Je relis le message. Deux fois.
Et je ris. Vrai. Léger. Il me surprend moi-même. Il me traverse la poitrine, me réchauffe les côtes.
Je m'affale un peu dans mon fauteuil, lève les yeux vers le plafond comme si j'avais besoin de me redresser de l'intérieur.
Elle a compris.
Et elle a aimé.
Je ne sais pas ce que je suis censée faire maintenant. Je ne suis pas habituée à ça. À envoyer des desserts comme on enverrait une pensée douce. À recevoir des messages d'une actrice américaine qui... lèche une coupelle et me remercie comme si je lui avait offert la lune.
Je pianote une réponse.

Ravi de savoir que l'intégrité de la coupelle a été compromise avec dignité. Mais maintenant tu m'as mis la pression. Il va falloir que j'invente quelque chose d'encore meilleur. Tu es prête à prendre ce risque ?

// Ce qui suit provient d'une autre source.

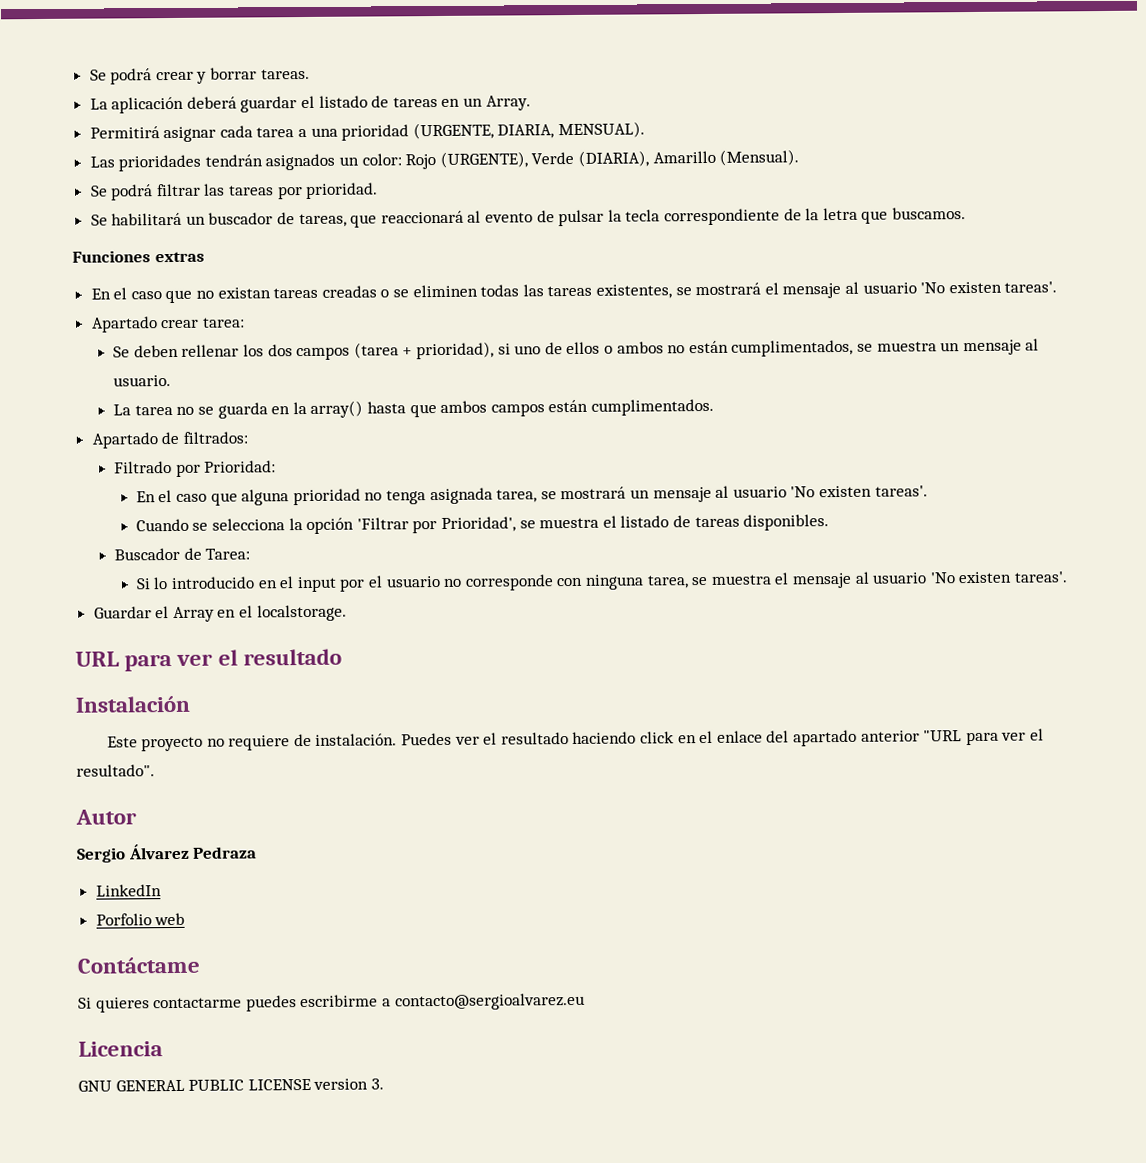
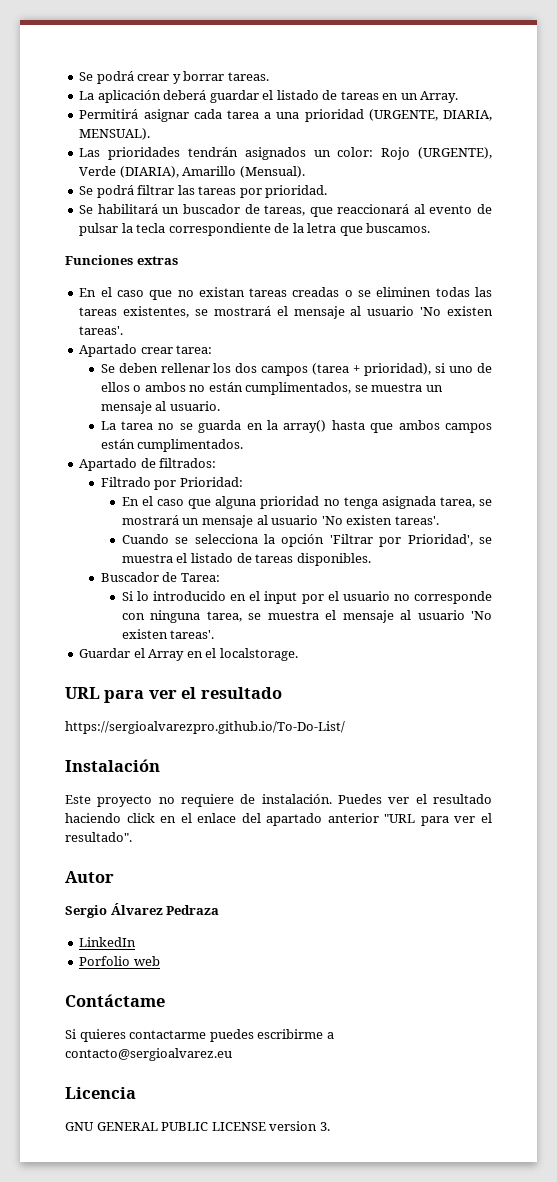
(342, 657) none -> [65,721,345,734] // https://sergioalvarezpro.github.io/To-Do-List/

Je l'envoie avant d'avoir le temps de douter. Puis je repose le téléphone.
Et je souris toute seule dans mon minuscule bureau. Je souris parce que je ne peux pas faire autrement. Parce que cette femme a quelque chose d'inattendu, d'irrésistible, de profondément déroutant. Et qu'elle est en train de fissurer toutes mes vieilles règles, une par une.
Je regarde par la fenêtre.
Le ciel est clair. Le soleil se couche doucement sur Paris. Et je me dis que demain, peut-être... je pourrais bien recommencer. Trouver une nouvelle façon de la faire sourire.
Avec du chocolat, peut-être.
Ou du silence.
Mais un silence... qu'elle comprendra.

Je ne suis pas certaine de ce que je fais. Mais je suis certaine d'une chose : je n'ai pas ressenti ça depuis longtemps. Ce frisson inattendu. Cette attente douce. Cette idée que, peut-être, quelque chose de rare est en train de mijoter.
Et cette fois, je suis prête à laisser le feu allumé.